31 08 2013

Greffe de rein : des inégalités d’accès criantes


 

Les Etats Généraux du Rein qui se sont réunis lundi militent pour une meilleure prise en charge des personnes souffrant de maladies rénales. Ils dénoncent de fortes disparités sociales face au traitement. Des disparités dont souffrent surtout les patients peu diplômés.

greffe  

On en parle peu, pourtant entre 2 et 3 millions de personnes en France ont une maladie rénale. Celle-ci comporte deux risques, l’augmentation de la morbidité cardiovasculaire et le risque de développer une insuffisance rénale terminale. Les États Généraux du Rein estiment dans leur rapport rendu lundi qu’ils sont 70 000 à souffrir de cette insuffisance rénale. Pour la soigner deux solutions existent : la dialyse (une technique médicale qui filtre le sang de ses impuretés) et la transplantation. 55% des 70 000 personnes en insuffisance rénale sont dialysées et 45% transplantées.

Des freins à l’accès à la greffe de rein

La greffe de rein est reconnue par les spécialistes comme le meilleur traitement car les gains en espérance de vie et en qualité de vie dépassent largement ceux obtenus avec une dialyse, plus douloureuse. La greffe de rein est aussi moins coûteuse que la dialyse : le coût moyen d’une année de suivi de greffe s’élève à 20 000 €, contre environ 80 000 € l’année de dialyse, rappelle l’association de malades Renaloo.
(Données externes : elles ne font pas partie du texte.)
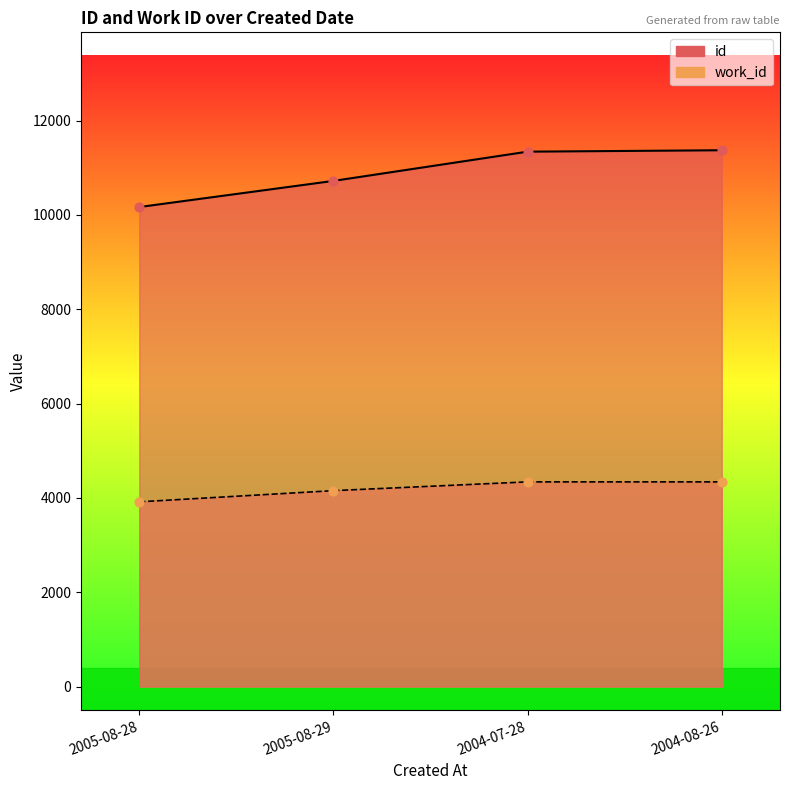

Is the value of id at 2005-08-28 greater than the value of work_id at 2005-08-29?

Yes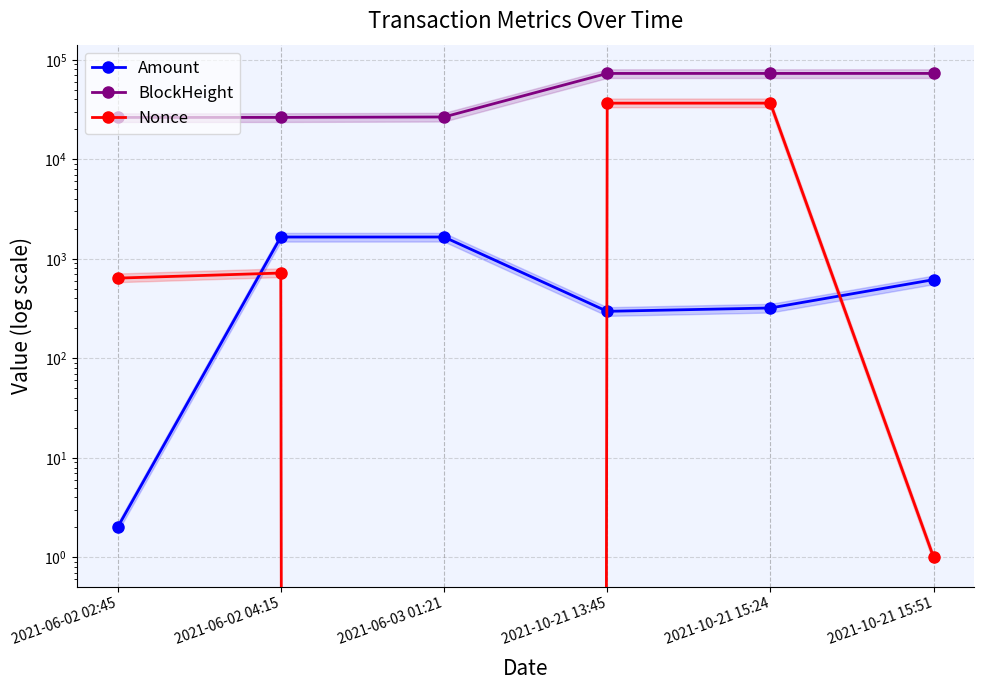

Count the number of categories in the chart.

6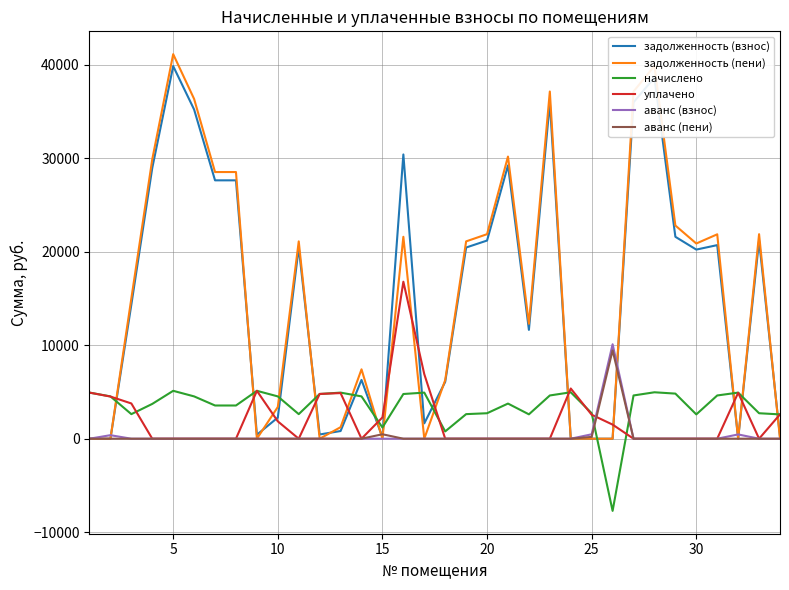

Which series has the widest spread of values?

задолженность (пени)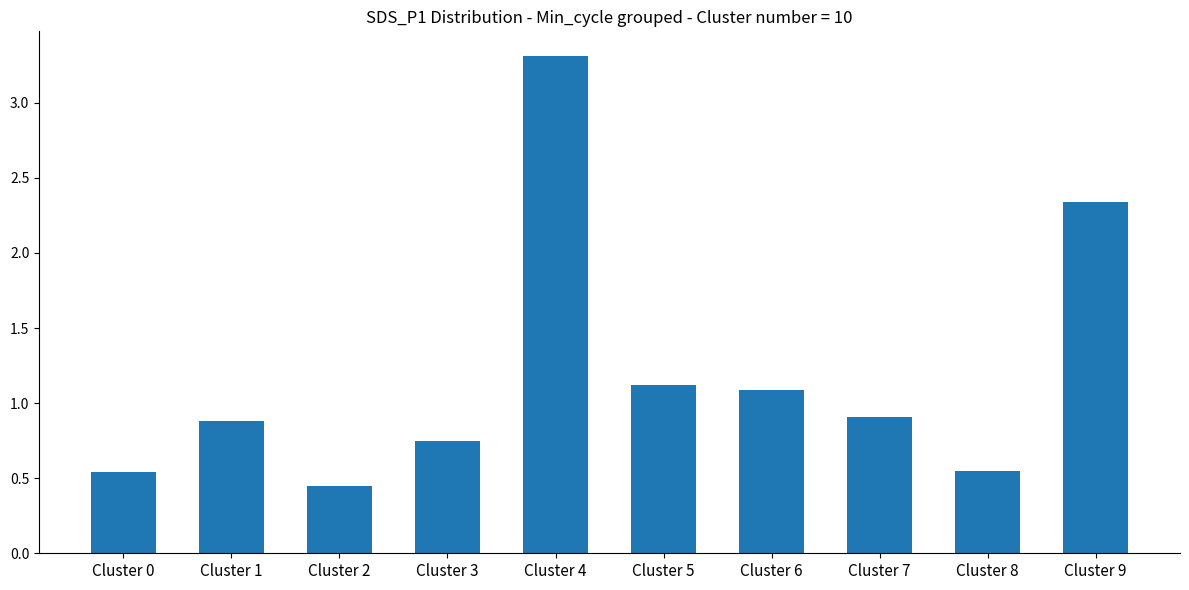

Count the number of data series in this chart.

1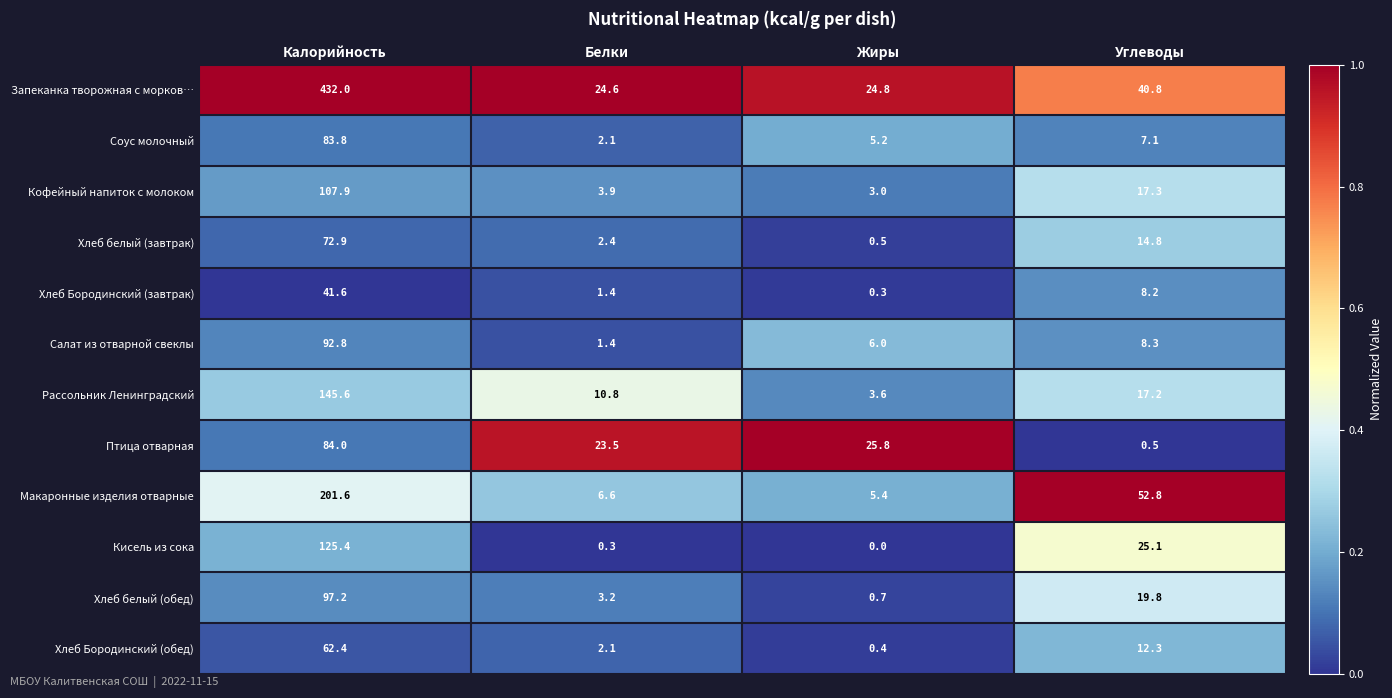

The value of Хлеб белый (завтрак) at Жиры is 0.5. True or false?

True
Malgré les atouts indiscutables de la transplantation, la dialyse reste la plus pratiquée.

Les moins diplômés les plus pénalisés

Les difficultés d’accès à la greffe se mesurent aussi en termes d’inégalités sociales : les catégories les moins diplômées sont en général moins informées et moins bien conseillées. Elles souffrent aussi davantage de diabète, d’obésité et de néphropathies vasculaires. Or, ces pathologies ne sont pas compatibles avec une greffe du rein. Ces patients se trouvent au final doublement pénalisés puisque la dialyse auxquelles ils ont recours affaiblit plus l’organisme que la greffe. La dialyse rend d’autant plus compliquée la poursuite d’une activité professionnelle. Le taux d’activité des patients dialysés et sans diplôme serait quinze fois inférieur à celui des personnes greffées et diplômées de l’enseignement supérieur, selon Pourquoi-docteur.
L’association Renaloo, dans une lettre ouverte à la ministre de la Santé publiée dans le Huffington Post, résume l’ampleur de ces difficultés: « les personnes traitées par dialyse sont confrontées à de profondes difficultés d’accès et de maintien dans l’emploi, souvent lié à une logique du soin qui se heurte à celle du travail, avec des pertes de revenus, un appauvrissement, une désocialisation, d’immenses obstacles à la réalisation de projets ».